— Start Excerpt to read —

Re: [dev] ii: how to process out in a pipeline and still page with less

From: Markus Wichmann <nullplan_AT_gmx.net>
Date: Mon, 30 May 2022 06:26:57 +0200

On Sun, May 29, 2022 at 10:20:05PM +0000, Rodrigo Martins wrote:
> It was thus said that the Great Markus Wichmann once stated:
> > And you fundamentally cannot change anything about the userspace of another program, at least not in UNIX.
>
> When I open file descriptors and exec(3) the new program inherits
> those. Is that not chaning the userspace of another process?
>

Program, not process. And no, it is changing the kernelspace of another
program. For userspace, file descriptors are just numbers. They attain
meaning only from the kernel interface.

> It was thus said that the Great Markus Wichmann once stated:
> > Having one special-case program is better than changing all the general ones, right?
>
> Sure is. Too bad the stdbuf(1) uses such a fragile mechanism.
>

Well, I cannot think of anything else they could have done.
Fundamentally, setting environment variables and hoping the target
program will interpret them correctly is about the extent of what an
external filter is capable of, here.

> What if instead of changing every program we changed the standard
> library? We could make stdio line buffered by setting an environment
> variable.

— End Excerpt to read —
— Start Recorded information —

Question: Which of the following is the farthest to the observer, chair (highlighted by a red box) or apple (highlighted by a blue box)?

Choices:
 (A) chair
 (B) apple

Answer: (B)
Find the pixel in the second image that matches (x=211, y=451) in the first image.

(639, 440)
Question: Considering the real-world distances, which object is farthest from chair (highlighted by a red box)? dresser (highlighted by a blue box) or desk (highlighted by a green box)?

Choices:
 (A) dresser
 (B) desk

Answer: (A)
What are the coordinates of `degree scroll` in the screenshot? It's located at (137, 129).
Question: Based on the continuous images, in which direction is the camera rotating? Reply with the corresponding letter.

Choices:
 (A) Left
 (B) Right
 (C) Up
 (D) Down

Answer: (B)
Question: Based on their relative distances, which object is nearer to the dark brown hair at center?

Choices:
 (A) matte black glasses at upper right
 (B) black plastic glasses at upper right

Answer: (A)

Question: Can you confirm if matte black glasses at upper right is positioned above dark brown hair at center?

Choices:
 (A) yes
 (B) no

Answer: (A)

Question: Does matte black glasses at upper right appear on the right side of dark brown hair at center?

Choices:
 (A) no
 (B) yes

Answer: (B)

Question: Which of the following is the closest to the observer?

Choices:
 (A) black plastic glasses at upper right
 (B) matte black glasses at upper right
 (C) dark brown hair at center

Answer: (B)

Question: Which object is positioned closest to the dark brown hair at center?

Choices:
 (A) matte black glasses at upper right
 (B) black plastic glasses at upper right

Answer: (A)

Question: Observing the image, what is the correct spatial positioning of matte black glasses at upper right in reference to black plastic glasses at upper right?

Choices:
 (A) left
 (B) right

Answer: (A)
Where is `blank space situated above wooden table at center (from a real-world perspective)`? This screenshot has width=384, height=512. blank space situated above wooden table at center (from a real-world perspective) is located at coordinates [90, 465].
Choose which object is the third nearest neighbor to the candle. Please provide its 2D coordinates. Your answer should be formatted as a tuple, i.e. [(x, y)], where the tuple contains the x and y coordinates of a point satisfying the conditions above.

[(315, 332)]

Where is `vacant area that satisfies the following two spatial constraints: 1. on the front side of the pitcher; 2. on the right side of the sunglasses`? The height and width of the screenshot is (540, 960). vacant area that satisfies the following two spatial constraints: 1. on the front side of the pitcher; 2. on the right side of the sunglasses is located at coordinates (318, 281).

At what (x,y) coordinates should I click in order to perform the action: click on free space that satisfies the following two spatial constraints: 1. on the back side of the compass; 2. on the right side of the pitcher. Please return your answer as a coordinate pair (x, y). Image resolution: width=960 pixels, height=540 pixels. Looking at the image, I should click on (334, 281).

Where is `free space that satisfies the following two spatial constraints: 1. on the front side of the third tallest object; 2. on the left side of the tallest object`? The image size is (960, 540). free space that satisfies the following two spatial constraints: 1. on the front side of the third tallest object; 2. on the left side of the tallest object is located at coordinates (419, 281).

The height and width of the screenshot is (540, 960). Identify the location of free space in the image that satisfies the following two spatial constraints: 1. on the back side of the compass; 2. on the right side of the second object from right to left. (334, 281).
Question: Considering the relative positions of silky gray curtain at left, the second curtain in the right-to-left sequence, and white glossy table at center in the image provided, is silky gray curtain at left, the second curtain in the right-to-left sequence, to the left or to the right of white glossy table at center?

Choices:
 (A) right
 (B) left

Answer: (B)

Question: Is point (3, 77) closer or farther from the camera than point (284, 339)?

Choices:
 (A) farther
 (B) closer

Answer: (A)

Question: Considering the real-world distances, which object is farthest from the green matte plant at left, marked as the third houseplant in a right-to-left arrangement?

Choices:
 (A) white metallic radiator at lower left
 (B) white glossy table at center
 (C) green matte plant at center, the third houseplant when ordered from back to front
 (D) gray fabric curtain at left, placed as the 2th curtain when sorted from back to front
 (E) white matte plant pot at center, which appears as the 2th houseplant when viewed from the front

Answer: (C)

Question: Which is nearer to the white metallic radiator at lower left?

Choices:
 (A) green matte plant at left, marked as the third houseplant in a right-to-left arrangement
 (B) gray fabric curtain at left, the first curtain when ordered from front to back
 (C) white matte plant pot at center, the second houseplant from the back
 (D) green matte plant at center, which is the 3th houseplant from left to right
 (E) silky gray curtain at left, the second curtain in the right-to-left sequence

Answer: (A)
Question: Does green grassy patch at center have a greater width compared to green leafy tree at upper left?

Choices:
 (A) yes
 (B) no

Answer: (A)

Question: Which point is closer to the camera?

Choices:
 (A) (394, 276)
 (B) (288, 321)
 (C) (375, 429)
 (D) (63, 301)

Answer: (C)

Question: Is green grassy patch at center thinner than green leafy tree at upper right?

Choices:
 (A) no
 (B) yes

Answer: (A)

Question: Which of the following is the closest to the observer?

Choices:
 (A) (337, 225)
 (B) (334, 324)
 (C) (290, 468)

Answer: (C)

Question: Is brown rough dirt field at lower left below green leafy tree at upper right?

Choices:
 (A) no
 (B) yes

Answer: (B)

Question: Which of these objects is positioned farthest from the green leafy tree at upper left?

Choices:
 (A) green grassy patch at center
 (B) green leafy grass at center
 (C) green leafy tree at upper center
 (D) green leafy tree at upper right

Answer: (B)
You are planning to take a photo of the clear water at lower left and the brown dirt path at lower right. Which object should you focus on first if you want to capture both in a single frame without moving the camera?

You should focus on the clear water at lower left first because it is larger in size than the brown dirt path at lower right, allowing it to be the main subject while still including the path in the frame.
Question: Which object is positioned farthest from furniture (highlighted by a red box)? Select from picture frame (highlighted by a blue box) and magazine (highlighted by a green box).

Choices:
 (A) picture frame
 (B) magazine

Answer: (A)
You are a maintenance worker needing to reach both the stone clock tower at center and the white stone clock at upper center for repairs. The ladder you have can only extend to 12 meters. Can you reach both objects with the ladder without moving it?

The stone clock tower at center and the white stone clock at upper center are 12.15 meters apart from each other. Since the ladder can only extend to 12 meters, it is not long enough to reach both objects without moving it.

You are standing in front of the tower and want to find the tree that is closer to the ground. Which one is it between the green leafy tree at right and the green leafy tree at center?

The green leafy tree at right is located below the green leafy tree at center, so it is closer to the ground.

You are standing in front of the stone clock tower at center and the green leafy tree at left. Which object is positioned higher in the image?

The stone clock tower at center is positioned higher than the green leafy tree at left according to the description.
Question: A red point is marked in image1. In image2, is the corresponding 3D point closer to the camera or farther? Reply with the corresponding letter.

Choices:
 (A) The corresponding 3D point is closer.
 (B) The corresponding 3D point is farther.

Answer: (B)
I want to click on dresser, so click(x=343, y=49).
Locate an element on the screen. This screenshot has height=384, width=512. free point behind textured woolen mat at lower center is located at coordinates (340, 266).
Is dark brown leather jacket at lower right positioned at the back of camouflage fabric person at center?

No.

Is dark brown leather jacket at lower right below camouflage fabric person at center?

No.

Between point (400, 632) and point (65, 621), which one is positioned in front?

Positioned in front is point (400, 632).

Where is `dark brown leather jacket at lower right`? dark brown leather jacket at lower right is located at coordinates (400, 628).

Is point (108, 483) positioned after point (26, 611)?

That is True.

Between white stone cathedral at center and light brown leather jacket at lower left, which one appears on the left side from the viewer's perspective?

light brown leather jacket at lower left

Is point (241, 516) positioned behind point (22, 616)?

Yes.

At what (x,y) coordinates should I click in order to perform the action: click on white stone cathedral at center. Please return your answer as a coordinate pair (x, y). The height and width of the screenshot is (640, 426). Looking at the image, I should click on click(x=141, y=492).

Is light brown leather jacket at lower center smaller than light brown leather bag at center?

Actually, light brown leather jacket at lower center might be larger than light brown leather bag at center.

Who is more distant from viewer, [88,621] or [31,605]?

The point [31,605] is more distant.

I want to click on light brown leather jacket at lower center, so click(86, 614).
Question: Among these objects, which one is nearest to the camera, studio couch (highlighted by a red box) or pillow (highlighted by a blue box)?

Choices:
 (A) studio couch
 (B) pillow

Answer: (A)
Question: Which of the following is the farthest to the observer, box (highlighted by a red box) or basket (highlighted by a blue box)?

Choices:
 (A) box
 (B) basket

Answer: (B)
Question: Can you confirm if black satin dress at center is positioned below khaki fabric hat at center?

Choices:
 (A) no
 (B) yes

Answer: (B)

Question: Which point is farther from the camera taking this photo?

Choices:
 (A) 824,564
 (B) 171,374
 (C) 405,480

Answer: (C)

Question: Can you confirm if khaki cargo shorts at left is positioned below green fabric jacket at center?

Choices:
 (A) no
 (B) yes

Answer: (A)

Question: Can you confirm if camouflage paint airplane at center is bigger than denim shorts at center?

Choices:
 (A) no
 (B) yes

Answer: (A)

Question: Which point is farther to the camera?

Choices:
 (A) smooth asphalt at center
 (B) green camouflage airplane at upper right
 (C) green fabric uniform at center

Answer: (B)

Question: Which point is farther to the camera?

— End Recorded information —

Instructions to follow ->
Reproduce the stretch of the mailing-list reply on stdio buffering from "Re: [dev] ii: how" through "not in UNIX.".

Solution below ->
Re: [dev] ii: how to process out in a pipeline and still page with less

From: Markus Wichmann <nullplan_AT_gmx.net>
Date: Mon, 30 May 2022 06:26:57 +0200

On Sun, May 29, 2022 at 10:20:05PM +0000, Rodrigo Martins wrote:
> It was thus said that the Great Markus Wichmann once stated:
> > And you fundamentally cannot change anything about the userspace of another program, at least not in UNIX.